Support Questions

Find answers, ask questions, and share your expertise

NiFi: Applying an Avro Schema in ConvertCSVToAvro

avatar
Explorer

EDIT: I noticed that my REAL record schema was occasionally using integers as the name, and that violated the field name requirements for avro. So, the schema worked once I added a character before the integers.

With NiFi's ConvertCSVToAvro, I have not found much guidance or example regarding the Record Schema Property. The documentation says to use an Avro schema, and it seems like a canonical Avro schema does not work. How do I set it up??

My efforts resulted in the caution symbol saying the message below, and the inability to actually use the processor.

'Record schema' validated against '<text of record schema>'

Here are the properties as I set them...

Record schema:

{
  "type": "record",
  "name": "sensor_data",
  "fields":
  [
    { "name": "TimeStamp", "type": "string"},
    { "name": "Sensor", "type": "string"},
    { "name": "Measure", "type": "string"},
    { "name": "MeasureValue", "type": ["int","null"], "default":"null"},
    { "name": "AdditionalInfo", "type": ["string","null"], "default":"null"}
  ]
}

CSV charset: utf8

CSV delimiter: |

CSV quote character: "

• What the exercise asks
In the forum thread about NiFi's ConvertCSVToAvro, what change made the poster's real record schema work? Rely only on the forum thread above.

[Dataset excerpts]
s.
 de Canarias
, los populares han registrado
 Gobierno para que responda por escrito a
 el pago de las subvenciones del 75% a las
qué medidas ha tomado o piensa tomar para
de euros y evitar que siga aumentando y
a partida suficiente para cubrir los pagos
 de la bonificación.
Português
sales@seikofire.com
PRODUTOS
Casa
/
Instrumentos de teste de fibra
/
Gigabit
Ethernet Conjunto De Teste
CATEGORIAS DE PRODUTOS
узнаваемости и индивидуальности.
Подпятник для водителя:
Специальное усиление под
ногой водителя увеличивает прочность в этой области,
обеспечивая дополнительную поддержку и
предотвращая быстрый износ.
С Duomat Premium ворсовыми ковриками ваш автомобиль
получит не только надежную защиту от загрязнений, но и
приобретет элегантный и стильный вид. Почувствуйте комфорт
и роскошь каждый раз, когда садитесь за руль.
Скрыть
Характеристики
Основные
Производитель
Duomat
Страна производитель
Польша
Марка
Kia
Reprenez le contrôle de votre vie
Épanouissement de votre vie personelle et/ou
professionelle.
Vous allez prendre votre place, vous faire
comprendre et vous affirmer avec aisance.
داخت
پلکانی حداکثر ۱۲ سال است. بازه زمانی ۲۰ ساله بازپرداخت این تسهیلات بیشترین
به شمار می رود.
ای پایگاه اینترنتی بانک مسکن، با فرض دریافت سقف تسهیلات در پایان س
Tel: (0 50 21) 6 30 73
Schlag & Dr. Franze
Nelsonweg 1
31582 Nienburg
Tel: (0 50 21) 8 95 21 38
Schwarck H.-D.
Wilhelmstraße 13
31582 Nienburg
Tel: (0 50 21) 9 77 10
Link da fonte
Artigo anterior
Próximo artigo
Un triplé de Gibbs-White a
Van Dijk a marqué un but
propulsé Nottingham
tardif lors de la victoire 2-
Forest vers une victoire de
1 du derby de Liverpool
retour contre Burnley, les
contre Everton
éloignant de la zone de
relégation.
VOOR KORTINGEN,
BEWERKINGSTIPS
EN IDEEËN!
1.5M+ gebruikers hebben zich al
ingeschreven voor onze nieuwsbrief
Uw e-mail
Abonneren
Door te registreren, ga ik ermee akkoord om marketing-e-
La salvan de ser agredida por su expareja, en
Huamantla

• Answer for this exercise
Adding a character before the integers that were being used as field names.